[[ Extract open ]]

When I was twenty years old.

When I was twenty years old, I sort of lost my mind for a while.  I was in Madrid, a couple of months into a year long study abroad trip, living with two absent roommates in an apartment building from the eighteenth century right on the edge of the Plaza Mayor.  I had a musty basement bedroom full of as many memories from home that I could stuff into a hundred dollars worth of overweight baggage fees.  I went to class three days a week at a public university, a shy American girl lost in big classrooms full of confident, cocky Spaniards, and I spent the rest of my time wandering alone in a crazy city full of people speaking a language I still didn’t quite have a grasp on.

In order to understand what happens next in this story, you must first understand the person I was when the story began.  I was the perfect kid:  a good student, well spoken and responsible, no drinking or drugs (aside from cigarettes, which my parents tolerated because we are Greek).  I was the conservative girl selling hoochie clothes at the Guess store in Santa Monica, and I was dating a nice Israeli boy who drove a BMW and sold women’s shoes at Nordstrom’s.  I even came out to Greek-American society at the local Philoptochos chapter’s occasional debutante ball.  And then I moved to Spain.

My year in Spain started with eight weeks of intensive language study by day and intense drinking by night in Cádiz, although this was nothing all that new for me, not much different from how I spent every summer in Greece.  I found my first short-lived Spanish boyfriend, and found a couple of American girls to party with who were also headed for Madrid at the end of the summer.  When August came, my two new girlfriends and I shipped off to the capital and found that beautiful historic building to live in, but once removed from beachside bars we discovered we had less in common that we initially had believed.  They went their way and I went mine.

For the first time in my life I was alone.  I had no one checking up on me, no one suggesting what I should or shouldn’t do, I had no rules.  I found a new group of American friends to hang out with.  I learned how to roll my own joints and I started skipping class so I could practice this new skill instead.  I started going out to a different kind of club, more techno than flamenco, more spliffs than sangria.  I took ecstasy for the first time, and the second and the third.

Expert Spliff

I met another American girl, also in Madrid on study abroad, and we started doing everything together.  She lived in a duplex apartment at the gates to Retiro Park with sunlight that sparkled through the second floor windows all morning and all afternoon and a handsome but tiny roommate from Galicia.  Together we devised quite a routine for passing our days – watching Al salir de clase in the afternoons, smoking spliff after spliff, alternating back and forth between Spanish and American dinner guests.  I was there so often they finally asked me to move in, which I managed to do with no more than a week’s notice to my Plaza Mayor basement and one very full taxi ride across town.

I spent that Christmas vacation in Greece with my mom.  I hadn’t seen her since June and in the meantime I had lost twenty pounds, replaced my high-heeled boots with beat up New Balance running shoes, and dyed my hair a ridiculous shade of red.  During the whole trip I was inappropriately open with her, confessing to things that a daughter should never discuss with her mother, about losing my virginity, about how much I hated the person I used to be and about all of the horrible things that people had done to me when I used to be that person, though I suppose these were red flags only in retrospect.

[[ Extract closed ]]

:: Directions ::
A - From the Madrid essay above, reproduce the passage starting at "I met another" and ending at "ride across town.".
B - Go on with the Madrid essay above, picking up right after its last sentence.

[[ Data shown open ]]

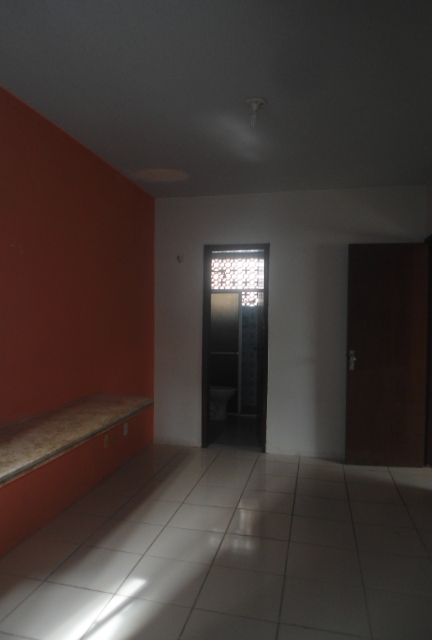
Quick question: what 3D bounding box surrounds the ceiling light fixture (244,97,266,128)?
[{"bbox_3d":[0.222,-1.186,2.775,0.134,0.154,0.134,1,1,12],"label":"ceiling light fixture"}]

[[ Data shown closed ]]

:: Task-by-task outputs ::
A -
I met another American girl, also in Madrid on study abroad, and we started doing everything together.  She lived in a duplex apartment at the gates to Retiro Park with sunlight that sparkled through the second floor windows all morning and all afternoon and a handsome but tiny roommate from Galicia.  Together we devised quite a routine for passing our days – watching Al salir de clase in the afternoons, smoking spliff after spliff, alternating back and forth between Spanish and American dinner guests.  I was there so often they finally asked me to move in, which I managed to do with no more than a week’s notice to my Plaza Mayor basement and one very full taxi ride across town.

B -
In January I met a new boyfriend and from here it was a fast downward spiral.  By the time my mother saw me again I weighed a measly hundred pounds, had gotten my first facial piercing and had stopped wearing makeup or brushing my hair.  I had taken just about every drug that might appear on a common recreationals list and I was considering not going back to LA to finish my degree.  My parents took my passport and my credit card, gave me one week to say my goodbyes, and then put me on a flight out of there.

Summer Post Spain

We spent the summer in Greece.  We saw family in Athens and went to a few islands.  I partied with my cousins and smoked two packs of cigarettes a day.  I texted frantically all the time with whomever I could get a hold of in Spain, but already I could feel that life fading away.

In the fall I was back in LA, alone again, and I was worse than ever.  I lived in a big 1940s apartment on Hollywood Blvd.  My parents gave me money for rent and food and that was the extent of my contact with them.  For anything else I needed (drug money, so to speak) I worked part-time at a salon.  I didn’t make a lot of money, but soon enough I had found the underground techno scene and somehow didn’t need a lot of money to do a lot of drugs.  My partying and drug use went from recreational to very serious business, and I only managed to finish college with a degree because my parent-appointed psychoanalyst plead with my professors for passing grades.  I celebrated my graduation by moving out of my apartment and spending my cash gifts on weed.  I spent that summer at clubs or parties five or six nights a week, dating DJs, and sharing my friend’s sofa with his pitbull every night.

It took me a long time to regain my equilibrium after these two years.  After that debaucherous summer in LA I moved back to Spain, where my ex-boyfriend and I tried unsuccessfully to salvage what we thought had been the greatest love story of all time.  From there I fled to Greece to recover physically and emotionally from the toll these experiences had taken.  A year or so later I moved back to LA to begin building a new life in an old city.

I don’t have any contact now with anyone from that time of my life, not from Spain and not from LA.  My ex-boyfriend sent me an email after I was married, but I never responded.  I used to be friends with some of my LA club buddies on Facebook (when I still had Facebook), but I never responded to any of their messages either.  I think a part of me is embarrassed to show them what I’ve become, a suburban mom who works long hours under florescent lights at a not very well known university.  I wear fitted trousers and an appropriate amount of makeup.  In short, I am a sellout.

As bad as my behavior from this period may sound (and your level of horror will likely depend on how much punk rock you listened to while growing up), when I was in the midst of it I thought my life was the best thing in the world.  At the time, I wasn’t just experiencing delayed adolescence or rebelling against my parents and their values, I was really truly convinced that the real world sucked, that all of these things we were supposed to aspire to in life – a good job, a nice house, fancy clothes, a big tv – were just distractions from the truth, which was that governments were corrupt, American values had gone rotten, and corporate culture was sucking the last dredges of life and creativity out of our souls.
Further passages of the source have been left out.